ADW Extension Agreement Reached in Illinois

Extension avoids scenario in which live racing would have been curtailed.

Illinois horsemen and representatives of the state's racetracks and Advance Deposit Wagering providers have reached agreement on an extension of ADW for three years.

By agreeing to the extension of the ADW agreement, which still must be approved by the state's General Assembly, the Illinois horse racing industry avoided a scenario in which live racing could have been seriously curtailed in 2014. A portion of ADW revenue is used to fund the Illinois Racing Board and its regulatory functions would have been curtailed if no agreement was reached before the expiration at the end of this year.

The authorization for ADW was allowed by the General Assembly to expire for five months earlier this year, costing the IRB about $750,000 in tax revenue it uses for regulatory purposes.
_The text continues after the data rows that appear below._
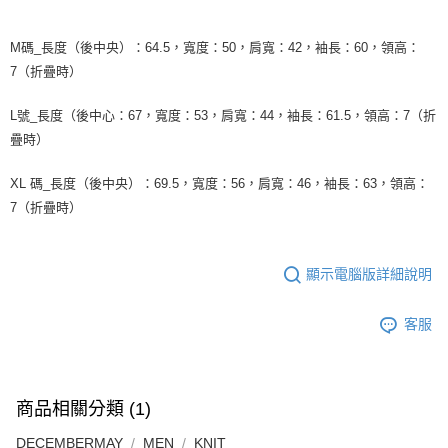
M碼_長度（後中央）：64.5，寬度：50，肩寬：42，袖長：60，領高：
7（折疊時）
L號_長度（後中心：67，寬度：53，肩寬：44，袖長：61.5，領高：7（折
疊時）
XL 碼_長度（後中央）：69.5，寬度：56，肩寬：46，袖長：63，領高：
7（折疊時）
顯示電腦版詳細說明
客服
商品相關分類 (1)
DECEMBERMAY
MEN
KNIT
ADW was subsequently approved through Jan. 31, 2014.

According to the Chicago Tribune, the ADW agreement between horsemen, tracks, and the ADW representatives came Nov. 19 following the regular IRB meeting. The agreement will result in full funding of the IRB and will impose a temporary surcharge on winning wagers placed through ADW and at tracks, OTBs, and inter-track wagering facilities, according to Glen Berman, executive director of the Illinois Thoroughbred Horsemen's Association.

If approved by the General Assembly when it reconvenes in special session Dec. 3-4, the 2014 Illinois dates would be essentially the same as this year. Hawthorne Race Course would run 100 dates from Feb. 21-April 27 and Oct. 1-Dec. 31; Arlington Park would have 89 live programs from April 28-Sept. 30; and Fairmount Park would run 52 dates throughout the year.

The ITHA's Berman said the agreement will provide for a full schedule of racing in the state "thereby avoiding the threatened doomsday scenario of draconian cuts to live racing opportunities. We look forward to presenting this plan to lawmakers...and will press for its favorable consideration."

"This extension of the ADW law is critical to the success of the state's horseracing industry," Tony Petrillo, general manager of Arlington, said in a statement. "The compromise agreement fairly distributes revenue without making any cuts to the 2014 racing schedule. The industry will work together to pass a bill that will ensure the survival of Illinois horseracing, the $1.4 billion it contributes to the state's economy, and the 37,000 jobs it sustains throughout the state."